Dr. Parnia şöyle anlatıyor: “Kardiyak arrest sırasında tüm bu 3 ölüm kriteri mevcuttur. Ondan sonra bir zaman dilimi gelir. Birkaç saniyeden bir saat ya da daha fazla zaman içerisinde acil tıbbi çabalar kalbi çalıştırmaya tekrar başarıp ölüm sürecini geri almayı başarabilir”.

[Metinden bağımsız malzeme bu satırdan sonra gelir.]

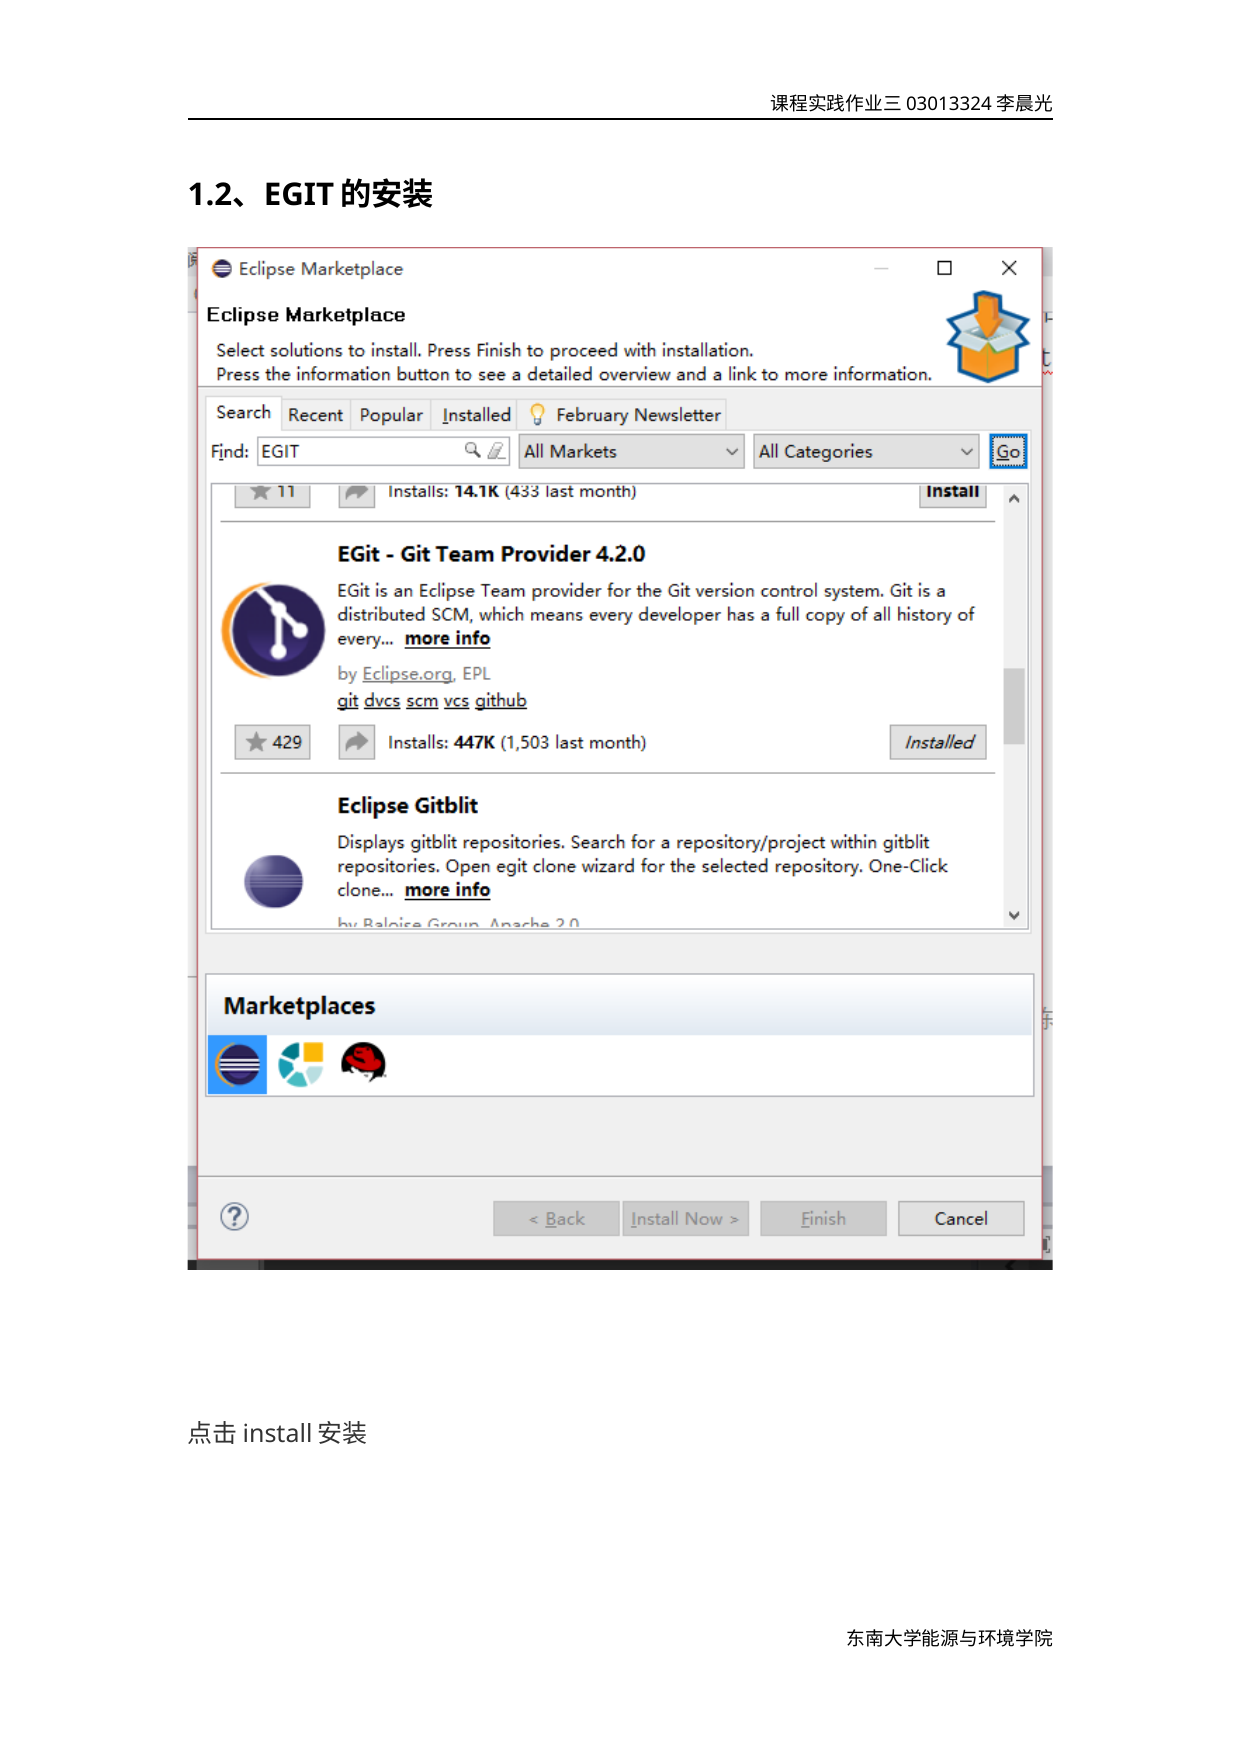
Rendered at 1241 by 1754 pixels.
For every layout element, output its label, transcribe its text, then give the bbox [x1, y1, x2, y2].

Ölümün kıyısından dönen hastalarla yapılan daha önceki araştırma, hastaların yüzde 10-20’si berrak ve iyi yapılanmış bir düşünce süreci, uslamlama ve yaşanmış olayların yeniden detaylı anımsanması gibi deneyimleri aktardı.
VÜCUT KENDİNİ KAPADIĞINDA
Başka bir araştırmada, huzurlu hisler, parlak ışık ve vücut-dışı deneyimler rapor eden ölüme dokunmuş hastaların normal günlük hayatlarında uykuyu uyanıklıktan ayırma güçlüğü çektiklerini ortaya koydu. Ölüm kıyısındaki deneyimlerinden önce ve sonra, bu insanlar uyanıkken uyku esnasındaki hızlı-göz hareketi (REM) belirtilerine sahipler.
AWARE araştırmacıları, bir insanın vücudu kendini kapatmaya başladığında beyne ne olduğunu anlamaya çalışacaklar. Kardiyak arrest sırasında insanların duyup duymadıklarını ve görüp görmediklerini ve ayrıca vücut dışı deneyimlerde neyin yaşandığı anlaşılmaya çalışılacak.
AWARE araştırmasına 11 Eylül’de Birleşmiş Milletler’deki uluslararası bir sempozyumla start verildi.